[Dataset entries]

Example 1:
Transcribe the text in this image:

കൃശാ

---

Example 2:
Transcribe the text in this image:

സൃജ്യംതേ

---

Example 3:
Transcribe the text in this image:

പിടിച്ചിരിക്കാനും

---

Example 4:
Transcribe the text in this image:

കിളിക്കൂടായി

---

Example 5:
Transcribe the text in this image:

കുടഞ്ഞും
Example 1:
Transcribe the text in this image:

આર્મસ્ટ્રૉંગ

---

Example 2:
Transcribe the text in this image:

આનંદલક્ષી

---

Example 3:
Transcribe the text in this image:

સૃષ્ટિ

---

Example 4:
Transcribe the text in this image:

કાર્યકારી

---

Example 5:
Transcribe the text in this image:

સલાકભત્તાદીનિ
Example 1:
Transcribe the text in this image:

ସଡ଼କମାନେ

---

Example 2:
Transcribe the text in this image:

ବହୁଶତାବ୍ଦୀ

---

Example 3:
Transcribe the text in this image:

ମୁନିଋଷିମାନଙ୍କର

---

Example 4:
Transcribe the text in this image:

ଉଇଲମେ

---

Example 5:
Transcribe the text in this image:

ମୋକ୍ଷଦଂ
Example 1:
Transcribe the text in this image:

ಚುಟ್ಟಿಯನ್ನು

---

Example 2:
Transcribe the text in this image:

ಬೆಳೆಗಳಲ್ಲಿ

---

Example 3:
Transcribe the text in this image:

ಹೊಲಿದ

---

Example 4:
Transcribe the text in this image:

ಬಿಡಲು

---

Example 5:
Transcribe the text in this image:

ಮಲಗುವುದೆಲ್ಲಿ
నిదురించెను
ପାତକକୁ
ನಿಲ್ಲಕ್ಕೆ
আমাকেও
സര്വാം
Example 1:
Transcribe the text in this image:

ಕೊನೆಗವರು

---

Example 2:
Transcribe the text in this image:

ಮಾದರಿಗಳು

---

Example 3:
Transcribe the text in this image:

### [EXERCISE GOAL]
All of the entries, from the first line to the last, should be duplicated exactly.

### [ANSWER FOR THE TASK]
Example 1:
Transcribe the text in this image:

കൃശാ

---

Example 2:
Transcribe the text in this image:

സൃജ്യംതേ

---

Example 3:
Transcribe the text in this image:

പിടിച്ചിരിക്കാനും

---

Example 4:
Transcribe the text in this image:

കിളിക്കൂടായി

---

Example 5:
Transcribe the text in this image:

കുടഞ്ഞും
Example 1:
Transcribe the text in this image:

આર્મસ્ટ્રૉંગ

---

Example 2:
Transcribe the text in this image:

આનંદલક્ષી

---

Example 3:
Transcribe the text in this image:

સૃષ્ટિ

---

Example 4:
Transcribe the text in this image:

કાર્યકારી

---

Example 5:
Transcribe the text in this image:

સલાકભત્તાદીનિ
Example 1:
Transcribe the text in this image:

ସଡ଼କମାନେ

---

Example 2:
Transcribe the text in this image:

ବହୁଶତାବ୍ଦୀ

---

Example 3:
Transcribe the text in this image:

ମୁନିଋଷିମାନଙ୍କର

---

Example 4:
Transcribe the text in this image:

ଉଇଲମେ

---

Example 5:
Transcribe the text in this image:

ମୋକ୍ଷଦଂ
Example 1:
Transcribe the text in this image:

ಚುಟ್ಟಿಯನ್ನು

---

Example 2:
Transcribe the text in this image:

ಬೆಳೆಗಳಲ್ಲಿ

---

Example 3:
Transcribe the text in this image:

ಹೊಲಿದ

---

Example 4:
Transcribe the text in this image:

ಬಿಡಲು

---

Example 5:
Transcribe the text in this image:

ಮಲಗುವುದೆಲ್ಲಿ
నిదురించెను
ପାତକକୁ
ನಿಲ್ಲಕ್ಕೆ
আমাকেও
സര്വാം
Example 1:
Transcribe the text in this image:

ಕೊನೆಗವರು

---

Example 2:
Transcribe the text in this image:

ಮಾದರಿಗಳು

---

Example 3:
Transcribe the text in this image:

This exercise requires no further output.